Independence of Observations

durbinWatsonTest(model) %>% print()

 lag Autocorrelation D-W Statistic p-value
   1     -0.02210985      2.043748   0.652
 Alternative hypothesis: rho != 0

A statistical test for independence of observations was formally carried out with the Durbin-Watson (DW) test. The outcome showed that the DW statistic was roughly 2, meaning that there is no notable autocorrelation in the residuals. Because values close to 2 mean independence, and values near 1 or 3 indicate positive or negative autocorrelation, respectively, it confirms that the observations in the dataset are independent of each other.

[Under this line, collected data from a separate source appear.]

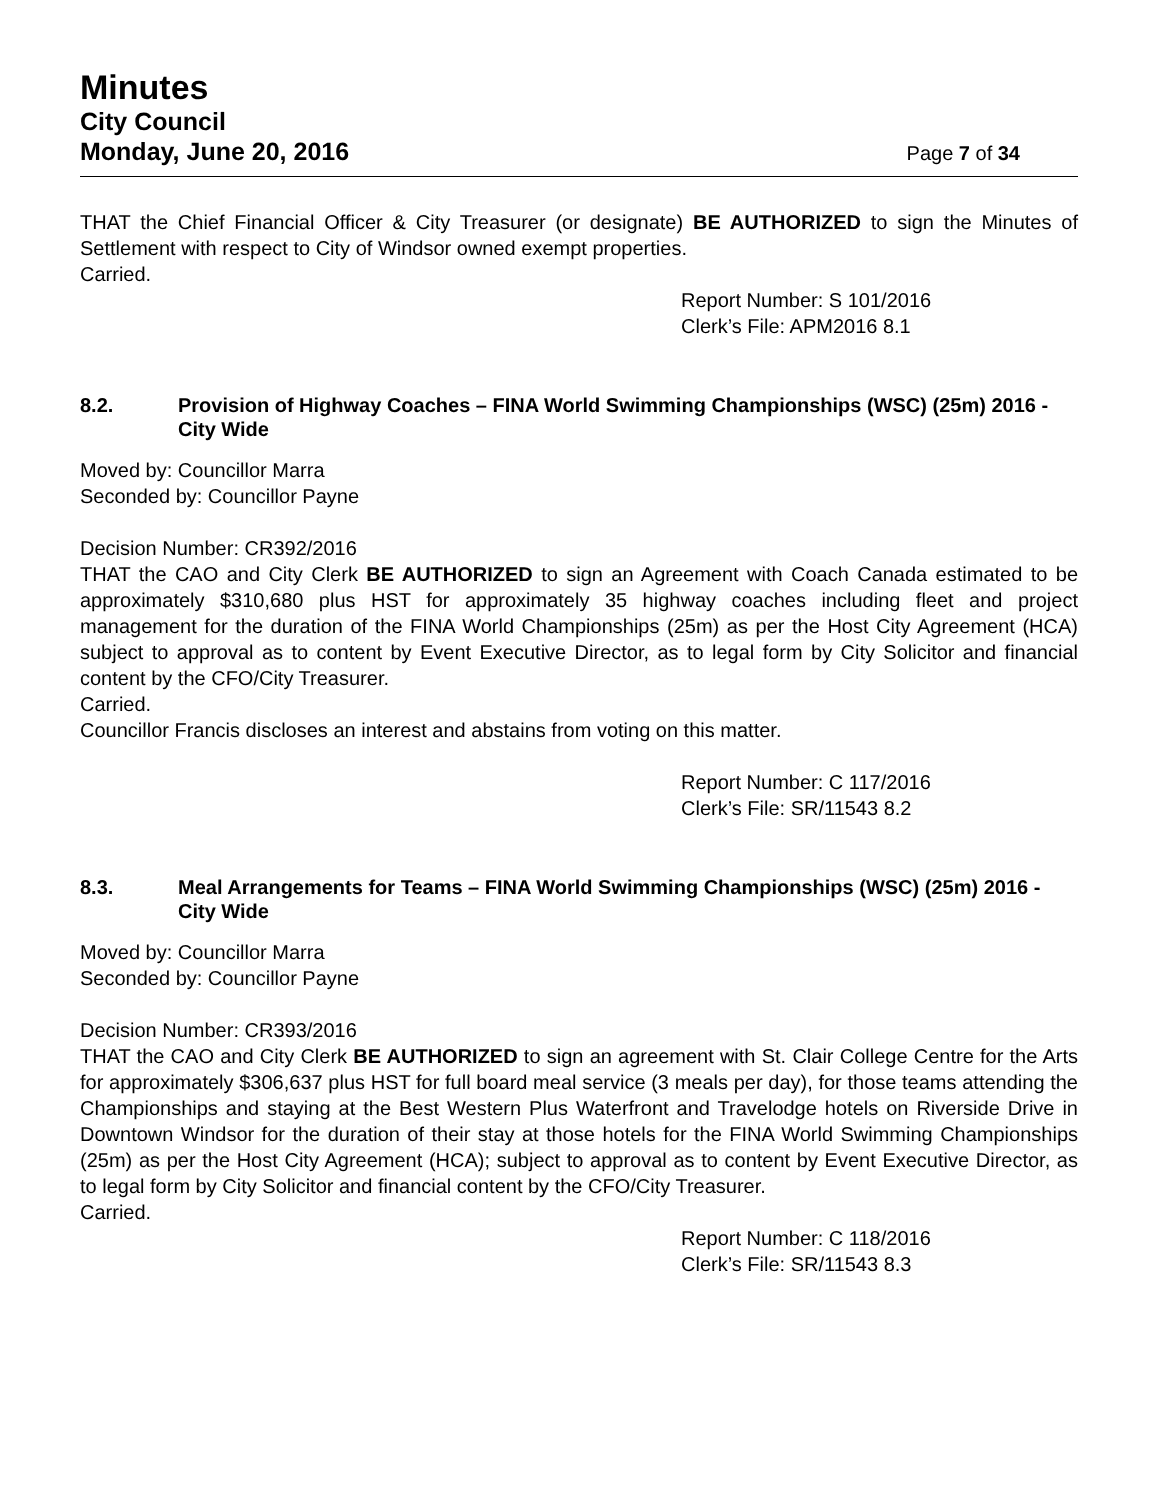Minutes
City Council
Monday, June 20, 2016 Page 7 of 34
THAT the Chief Financial Officer & City Treasurer (or designate) BE AUTHORIZED to sign the Minutes of Settlement with respect to City of Windsor owned exempt properties.
Carried.
Report Number: S 101/2016
Clerk’s File: APM2016 8.1
8.2. Provision of Highway Coaches – FINA World Swimming Championships (WSC) (25m) 2016 - City Wide
Moved by: Councillor Marra
Seconded by: Councillor Payne
Decision Number: CR392/2016
THAT the CAO and City Clerk BE AUTHORIZED to sign an Agreement with Coach Canada estimated to be approximately $310,680 plus HST for approximately 35 highway coaches including fleet and project management for the duration of the FINA World Championships (25m) as per the Host City Agreement (HCA) subject to approval as to content by Event Executive Director, as to legal form by City Solicitor and financial content by the CFO/City Treasurer.
Carried.
Councillor Francis discloses an interest and abstains from voting on this matter.
Report Number: C 117/2016
Clerk’s File: SR/11543 8.2
8.3. Meal Arrangements for Teams – FINA World Swimming Championships (WSC) (25m) 2016 - City Wide
Moved by: Councillor Marra
Seconded by: Councillor Payne
Decision Number: CR393/2016
THAT the CAO and City Clerk BE AUTHORIZED to sign an agreement with St. Clair College Centre for the Arts for approximately $306,637 plus HST for full board meal service (3 meals per day), for those teams attending the Championships and staying at the Best Western Plus Waterfront and Travelodge hotels on Riverside Drive in Downtown Windsor for the duration of their stay at those hotels for the FINA World Swimming Championships (25m) as per the Host City Agreement (HCA); subject to approval as to content by Event Executive Director, as to legal form by City Solicitor and financial content by the CFO/City Treasurer.
Carried.
Report Number: C 118/2016
Clerk’s File: SR/11543 8.3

Linearity of Logit Function

log_resid <- model$residuals
plot(model$linear.predictors, model$log_resid,
     xlab = "Linear Predictors", 
     ylab = "Residuals",
     col = "black",
     bg = "steelblue",
     pch = 21)

To verify this assumption, a plot of the residuals against the linear predictor was inspected. The plot evidenced no visible pattern or systematic structure, which means that the relation between the predictors and the logit of the dependent variable is roughly linear. The fact that there was no curvature or structure in the plot of residuals confirms the linearity assumption and implies that the model does capture the relation between the predictors and the outcome well.